◆ Task material
==================================================
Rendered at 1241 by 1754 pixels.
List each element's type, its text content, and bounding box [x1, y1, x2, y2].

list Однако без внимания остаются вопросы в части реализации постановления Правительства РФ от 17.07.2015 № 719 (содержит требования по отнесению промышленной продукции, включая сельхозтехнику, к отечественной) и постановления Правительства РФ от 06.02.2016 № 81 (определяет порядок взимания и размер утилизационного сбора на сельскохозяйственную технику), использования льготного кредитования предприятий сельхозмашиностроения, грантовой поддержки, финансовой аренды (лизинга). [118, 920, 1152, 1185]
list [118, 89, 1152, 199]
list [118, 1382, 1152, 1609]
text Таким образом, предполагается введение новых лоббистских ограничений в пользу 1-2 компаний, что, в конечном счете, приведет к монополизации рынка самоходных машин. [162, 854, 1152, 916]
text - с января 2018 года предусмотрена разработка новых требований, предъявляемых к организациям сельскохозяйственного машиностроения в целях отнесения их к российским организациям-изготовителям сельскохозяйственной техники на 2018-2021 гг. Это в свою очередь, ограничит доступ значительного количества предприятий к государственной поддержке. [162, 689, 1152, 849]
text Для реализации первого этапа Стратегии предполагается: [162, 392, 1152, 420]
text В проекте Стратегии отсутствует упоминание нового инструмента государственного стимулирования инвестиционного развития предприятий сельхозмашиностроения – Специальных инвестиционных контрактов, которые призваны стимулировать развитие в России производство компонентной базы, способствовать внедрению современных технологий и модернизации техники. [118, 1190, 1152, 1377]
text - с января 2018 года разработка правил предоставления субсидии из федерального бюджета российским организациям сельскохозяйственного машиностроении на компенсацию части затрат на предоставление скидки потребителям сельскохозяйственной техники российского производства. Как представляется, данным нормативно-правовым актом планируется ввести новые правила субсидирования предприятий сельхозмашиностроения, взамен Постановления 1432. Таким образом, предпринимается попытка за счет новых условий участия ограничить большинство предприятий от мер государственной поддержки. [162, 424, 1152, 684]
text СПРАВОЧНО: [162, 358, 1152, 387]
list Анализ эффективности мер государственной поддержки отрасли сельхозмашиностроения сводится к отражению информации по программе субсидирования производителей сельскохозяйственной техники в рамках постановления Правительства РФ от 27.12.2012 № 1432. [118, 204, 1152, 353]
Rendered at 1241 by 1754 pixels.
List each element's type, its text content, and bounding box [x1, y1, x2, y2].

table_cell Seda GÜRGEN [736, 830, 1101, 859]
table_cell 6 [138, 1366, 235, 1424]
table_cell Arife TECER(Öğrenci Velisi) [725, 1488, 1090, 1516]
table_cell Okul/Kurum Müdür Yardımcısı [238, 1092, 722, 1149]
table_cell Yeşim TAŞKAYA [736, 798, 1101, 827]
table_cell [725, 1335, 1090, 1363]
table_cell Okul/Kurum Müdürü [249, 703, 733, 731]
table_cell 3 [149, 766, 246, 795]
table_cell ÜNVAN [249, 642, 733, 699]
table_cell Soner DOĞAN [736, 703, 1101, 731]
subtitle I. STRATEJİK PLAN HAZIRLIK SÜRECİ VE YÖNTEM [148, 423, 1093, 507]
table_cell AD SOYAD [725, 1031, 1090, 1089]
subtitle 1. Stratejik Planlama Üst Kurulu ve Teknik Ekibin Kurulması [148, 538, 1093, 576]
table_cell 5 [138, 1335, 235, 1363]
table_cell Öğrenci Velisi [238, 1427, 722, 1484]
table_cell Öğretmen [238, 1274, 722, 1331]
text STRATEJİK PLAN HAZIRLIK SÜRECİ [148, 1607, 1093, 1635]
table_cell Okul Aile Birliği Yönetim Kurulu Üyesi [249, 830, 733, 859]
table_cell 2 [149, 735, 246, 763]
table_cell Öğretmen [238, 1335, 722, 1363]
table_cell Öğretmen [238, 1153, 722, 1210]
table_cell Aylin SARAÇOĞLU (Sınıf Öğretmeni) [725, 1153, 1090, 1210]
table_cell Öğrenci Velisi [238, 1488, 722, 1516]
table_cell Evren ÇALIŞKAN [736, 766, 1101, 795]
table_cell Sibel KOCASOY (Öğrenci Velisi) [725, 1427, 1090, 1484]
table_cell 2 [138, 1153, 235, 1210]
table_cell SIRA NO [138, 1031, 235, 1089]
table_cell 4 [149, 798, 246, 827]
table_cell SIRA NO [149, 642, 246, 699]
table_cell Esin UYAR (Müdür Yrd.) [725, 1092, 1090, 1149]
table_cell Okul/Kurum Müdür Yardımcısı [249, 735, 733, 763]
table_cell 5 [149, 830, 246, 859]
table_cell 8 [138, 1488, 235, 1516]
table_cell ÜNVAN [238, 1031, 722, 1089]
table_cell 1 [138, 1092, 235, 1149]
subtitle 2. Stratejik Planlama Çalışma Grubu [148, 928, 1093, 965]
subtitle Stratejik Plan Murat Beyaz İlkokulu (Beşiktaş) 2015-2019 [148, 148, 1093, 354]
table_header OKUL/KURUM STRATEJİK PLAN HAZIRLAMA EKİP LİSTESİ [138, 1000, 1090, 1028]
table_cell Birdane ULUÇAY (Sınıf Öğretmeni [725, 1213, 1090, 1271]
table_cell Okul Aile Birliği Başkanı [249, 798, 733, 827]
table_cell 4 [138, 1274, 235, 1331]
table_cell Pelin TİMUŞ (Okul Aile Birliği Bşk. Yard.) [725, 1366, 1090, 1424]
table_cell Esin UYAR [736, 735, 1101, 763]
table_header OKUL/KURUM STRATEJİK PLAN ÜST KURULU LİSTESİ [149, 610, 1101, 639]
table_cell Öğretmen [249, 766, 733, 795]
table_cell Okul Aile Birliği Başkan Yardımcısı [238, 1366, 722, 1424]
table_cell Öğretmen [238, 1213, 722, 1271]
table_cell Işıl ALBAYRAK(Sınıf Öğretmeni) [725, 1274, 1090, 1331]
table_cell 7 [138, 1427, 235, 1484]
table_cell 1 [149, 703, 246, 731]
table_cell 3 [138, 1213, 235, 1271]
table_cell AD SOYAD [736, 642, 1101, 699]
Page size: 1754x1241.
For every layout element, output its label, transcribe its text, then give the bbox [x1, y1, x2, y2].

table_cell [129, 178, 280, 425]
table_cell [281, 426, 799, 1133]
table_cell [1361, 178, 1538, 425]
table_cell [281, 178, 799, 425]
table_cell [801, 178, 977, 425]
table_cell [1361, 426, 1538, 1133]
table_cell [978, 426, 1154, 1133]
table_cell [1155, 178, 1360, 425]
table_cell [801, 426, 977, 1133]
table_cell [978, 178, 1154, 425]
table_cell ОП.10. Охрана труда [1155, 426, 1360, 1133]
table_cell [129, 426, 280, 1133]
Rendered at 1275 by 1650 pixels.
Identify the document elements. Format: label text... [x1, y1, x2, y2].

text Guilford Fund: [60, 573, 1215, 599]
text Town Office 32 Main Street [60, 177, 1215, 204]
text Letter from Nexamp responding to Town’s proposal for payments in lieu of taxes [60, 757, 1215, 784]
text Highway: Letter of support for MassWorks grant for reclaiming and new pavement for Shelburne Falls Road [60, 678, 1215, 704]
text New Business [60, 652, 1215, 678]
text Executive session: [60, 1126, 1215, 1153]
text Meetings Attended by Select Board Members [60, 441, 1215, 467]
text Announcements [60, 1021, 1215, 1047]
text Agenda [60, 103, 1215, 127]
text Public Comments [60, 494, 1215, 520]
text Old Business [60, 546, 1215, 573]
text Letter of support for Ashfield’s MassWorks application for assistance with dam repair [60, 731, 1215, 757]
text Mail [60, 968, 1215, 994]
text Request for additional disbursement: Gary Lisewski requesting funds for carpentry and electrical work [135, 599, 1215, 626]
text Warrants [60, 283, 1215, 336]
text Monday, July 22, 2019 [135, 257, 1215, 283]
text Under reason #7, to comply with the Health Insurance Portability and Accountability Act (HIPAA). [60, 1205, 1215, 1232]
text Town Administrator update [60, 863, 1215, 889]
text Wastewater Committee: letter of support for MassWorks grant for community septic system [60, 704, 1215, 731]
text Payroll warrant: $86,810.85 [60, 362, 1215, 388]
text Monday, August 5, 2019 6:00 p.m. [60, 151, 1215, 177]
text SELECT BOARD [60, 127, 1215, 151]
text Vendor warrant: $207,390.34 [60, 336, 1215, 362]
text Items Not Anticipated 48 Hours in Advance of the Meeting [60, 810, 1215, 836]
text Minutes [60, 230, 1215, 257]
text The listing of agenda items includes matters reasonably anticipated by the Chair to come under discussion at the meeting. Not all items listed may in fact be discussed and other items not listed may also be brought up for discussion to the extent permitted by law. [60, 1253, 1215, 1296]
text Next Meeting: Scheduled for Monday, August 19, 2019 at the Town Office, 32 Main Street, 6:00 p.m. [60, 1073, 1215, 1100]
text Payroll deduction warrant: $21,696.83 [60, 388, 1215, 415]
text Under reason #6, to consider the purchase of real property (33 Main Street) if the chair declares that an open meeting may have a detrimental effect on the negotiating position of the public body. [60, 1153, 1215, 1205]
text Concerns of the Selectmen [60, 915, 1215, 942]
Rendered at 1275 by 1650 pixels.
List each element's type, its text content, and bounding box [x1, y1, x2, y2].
==================================================
◆ Work required
The lines above that hold the word "grant" should be found and copied out.

◆ Answer below
text Highway: Letter of support for MassWorks grant for reclaiming and new pavement for Shelburne Falls Road [60, 678, 1215, 704]
text Wastewater Committee: letter of support for MassWorks grant for community septic system [60, 704, 1215, 731]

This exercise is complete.